When it comes to Git I wouldn't describe its CLI as the most intuitive software. Even after many years I still don't have advanced usage imprinted on my brain and need to search in documentation often. Thankfully, nowadays there are many tools that can help in doing advanced tasks without losing all hairs in the process.

Some of them, that I saw and can recommend are:

  • Magit for Emacs (my personal favorite, Emacs dependency might be too much for some) - Linux, Mac, Windows - Open Source
  • Fork - very fast and feature rich Git GUI - very fast - Mac and Windows - ~40$
  • Sublime Merge - feature rich with some interesting features (like showing raw Git calls) - Linux, Mac, Windows - ~90$

Before you dive in - there are some gotchas I feel I need to highlight.

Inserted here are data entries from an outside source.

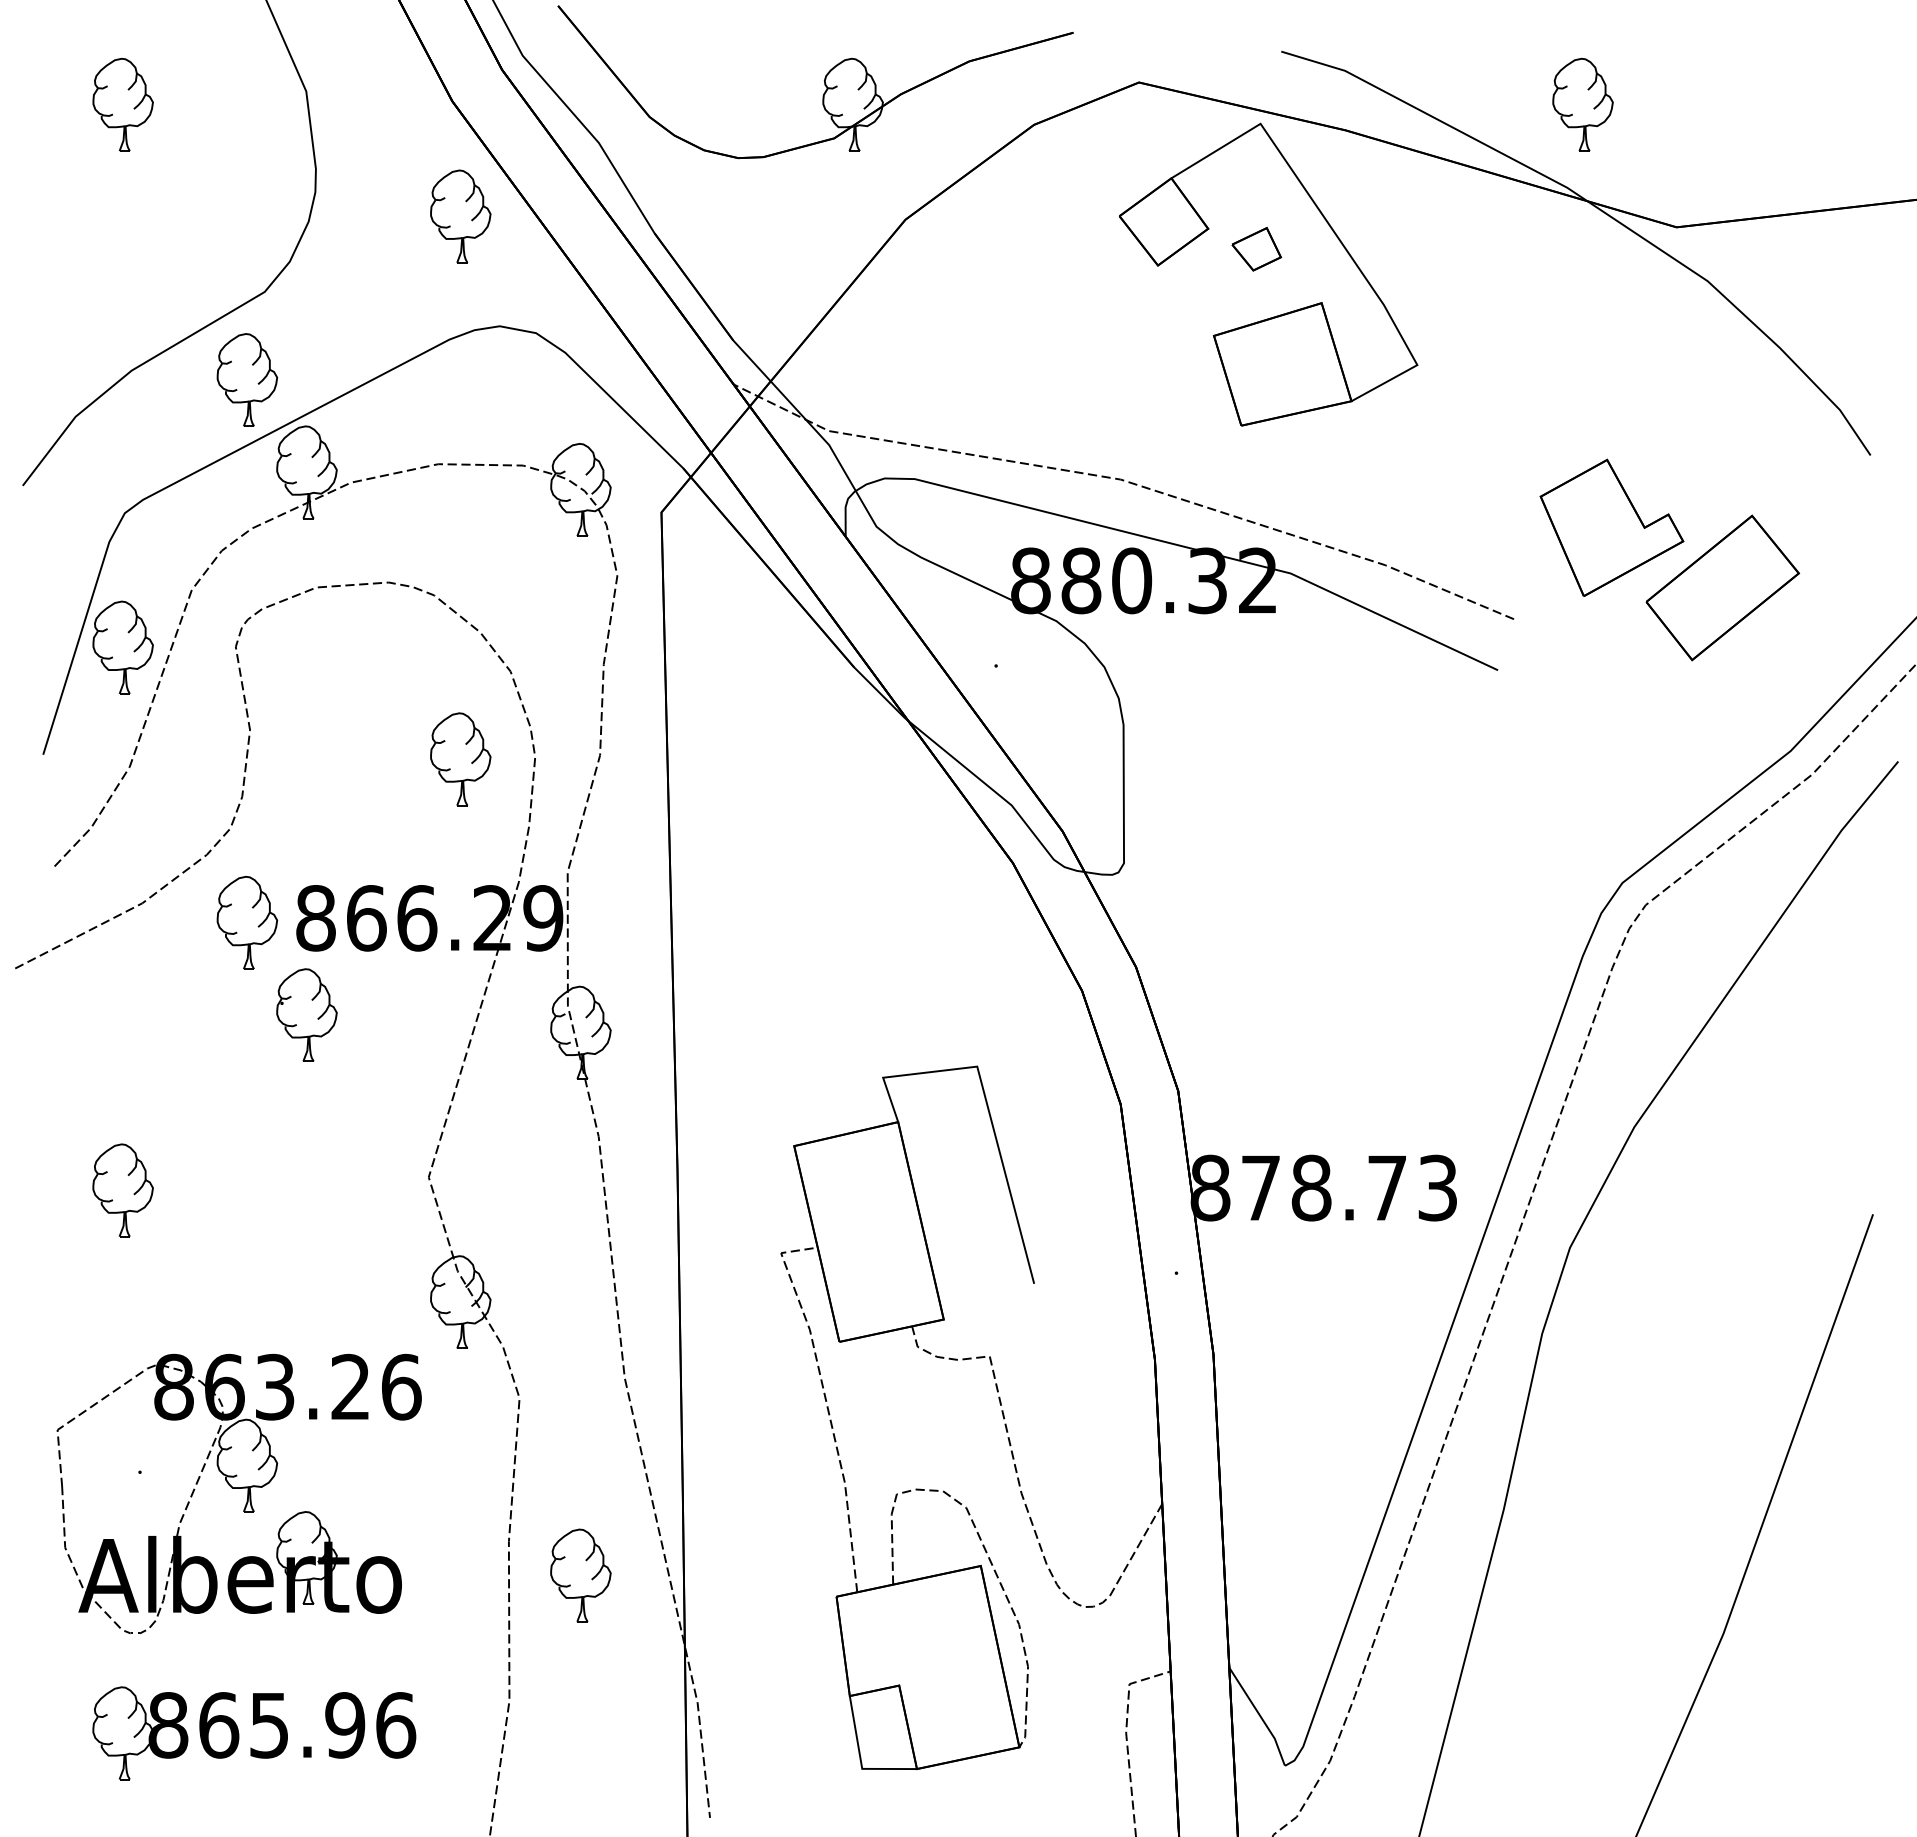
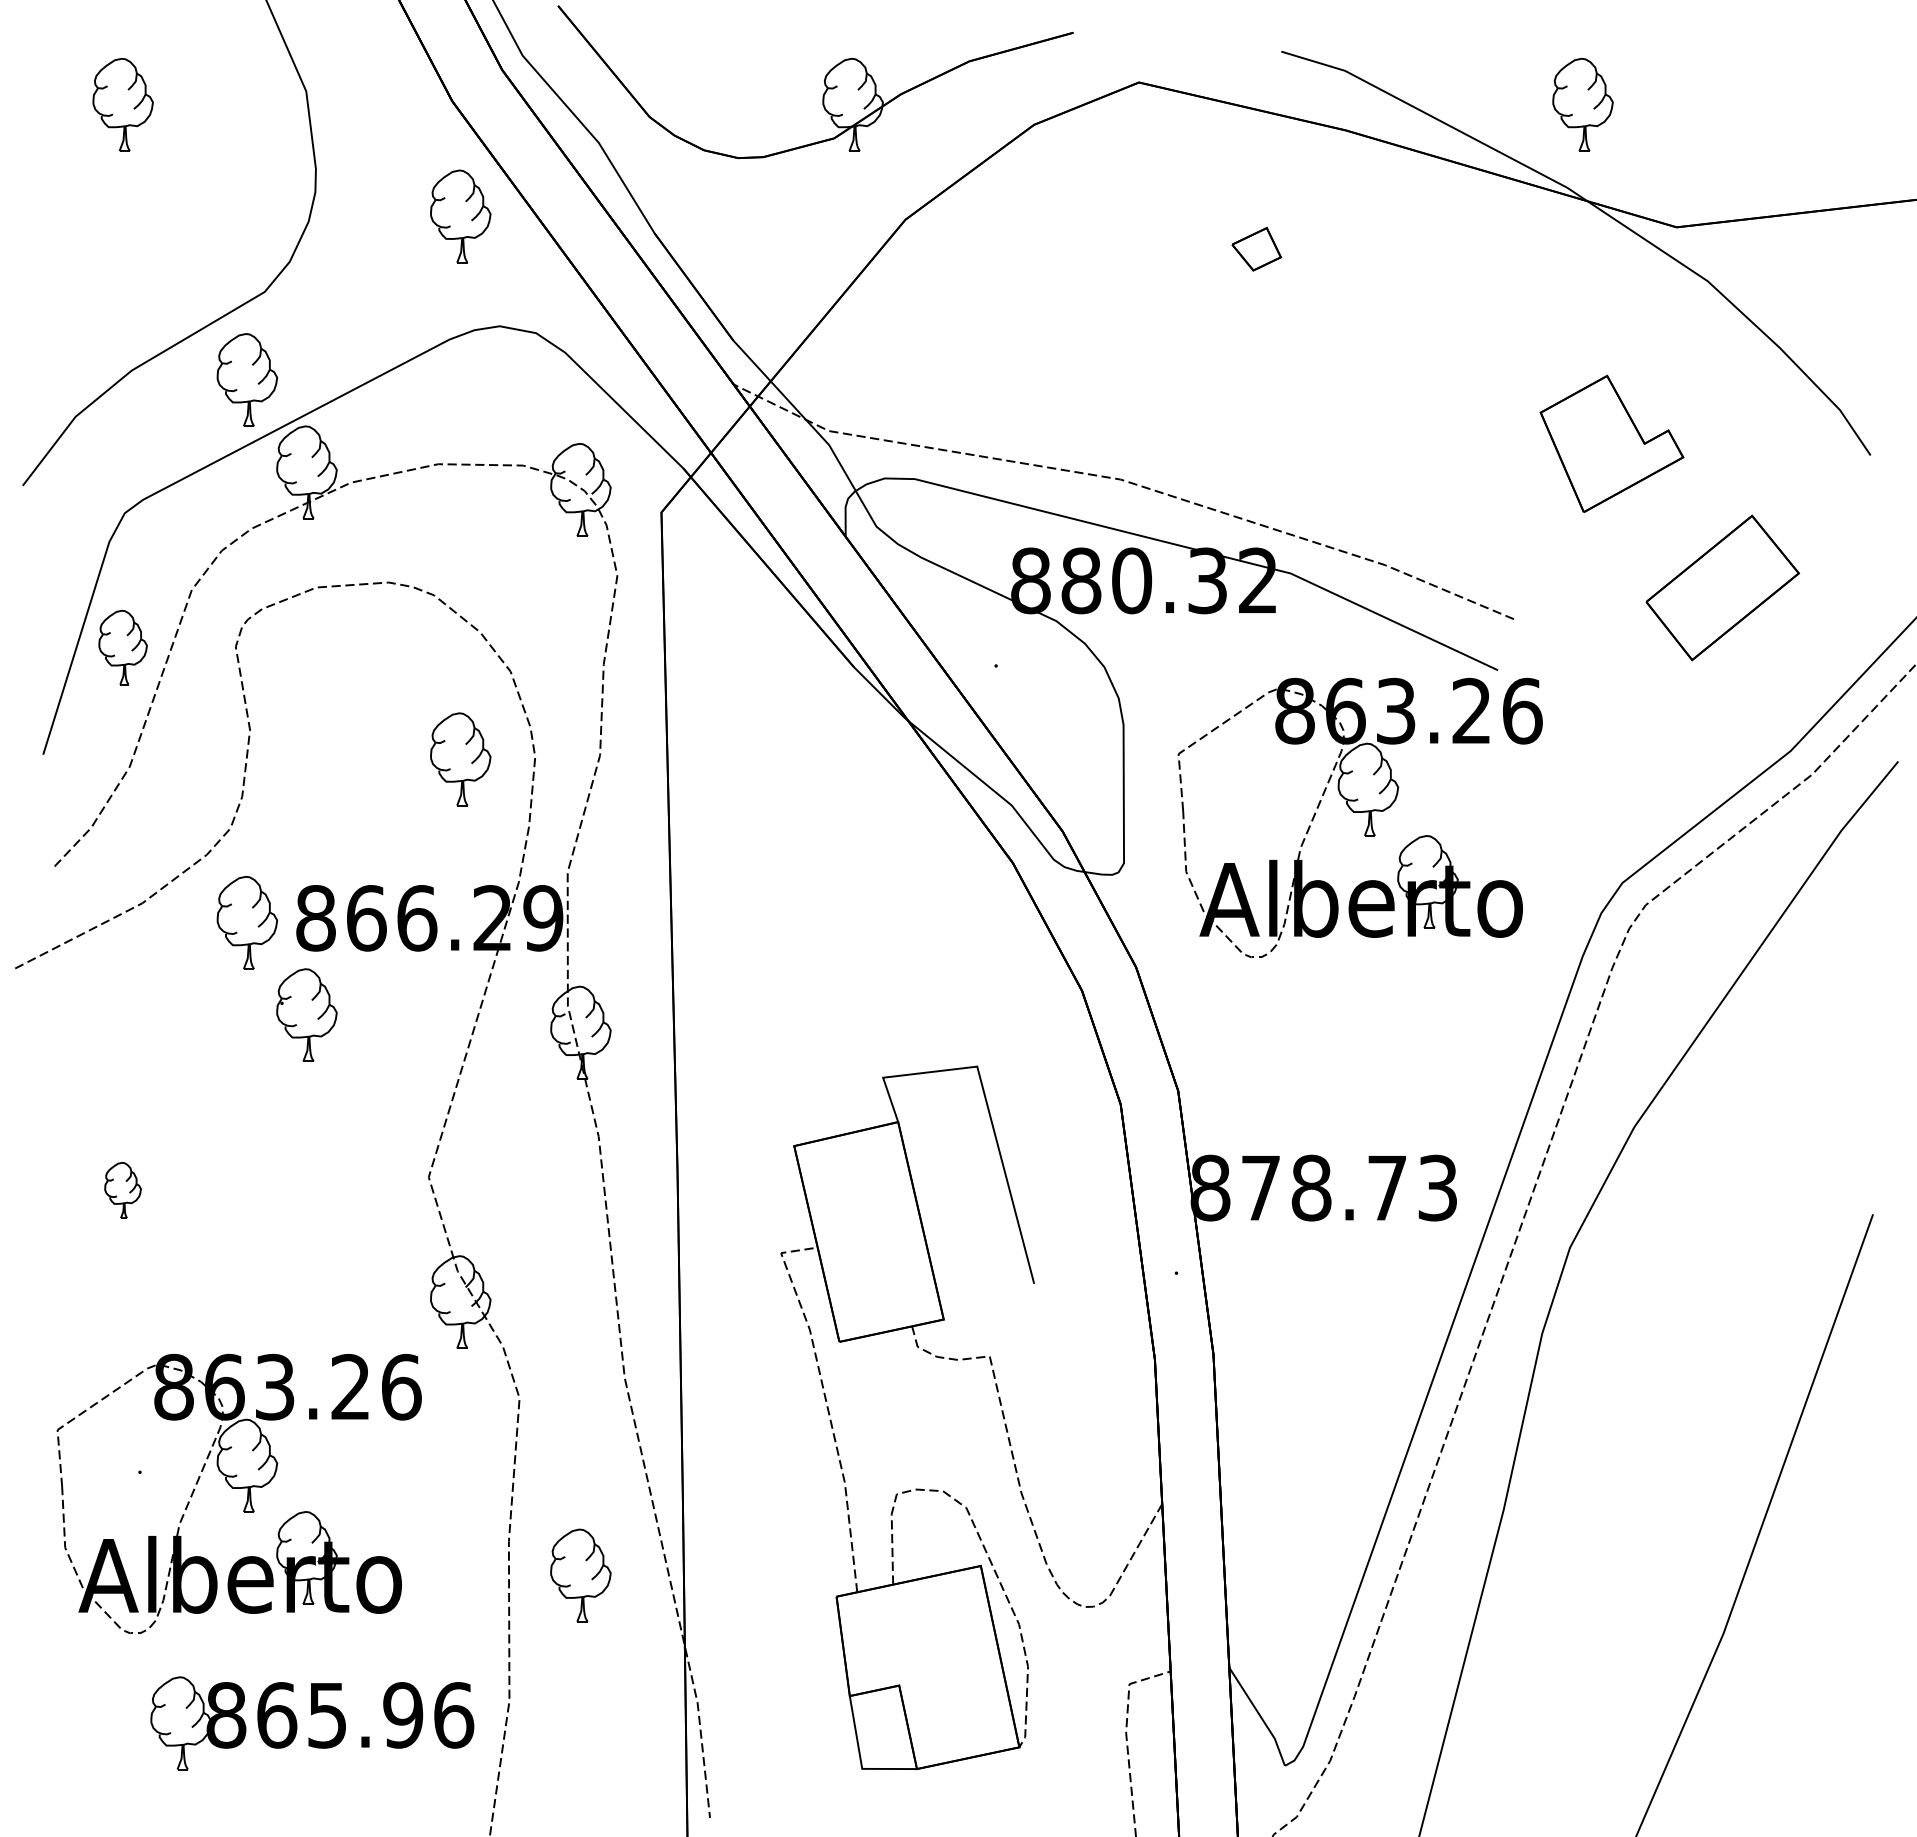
part at (1280, 314): present -> none
part at (1611, 527) position: (1611, 527) -> (1611, 443)
part at (122, 647) size: 62x95 px -> 50x77 px
part at (1359, 817): none -> present
part at (122, 1190) size: 62x95 px -> 38x57 px
part at (253, 1725) position: (253, 1725) -> (311, 1715)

End result is not always sum of its products. While different parts of changeset can feel "OK", the full change might not produce expected result. For example some JavaScript related lints might require specific Babel (JS transpiler) setup - so while they look innocent they can cause problems in the long run.

Consistency might also be a trap. It might give false sense of security and yet be completely incorrect.

Another obvious thing is that even nicely organized changeset still won't show omissions (neither will single-commit though).

Changing API usage in 98 of 100 cases will look good on diff but maybe reviewer should search code base to ensure no other calls remain.


In the end I'd recommend using this technique to group changes by logical units. It's not a silver bullet but it can make reviewing easier. Not all changes are linear and some pull additional requirements.

Ideally PRs should be light and designed for a reviews in a same way like code should be designed to be testable by unit tests. But when that's impossible and pushed out change is a big ball of mud it's a handy technique to know.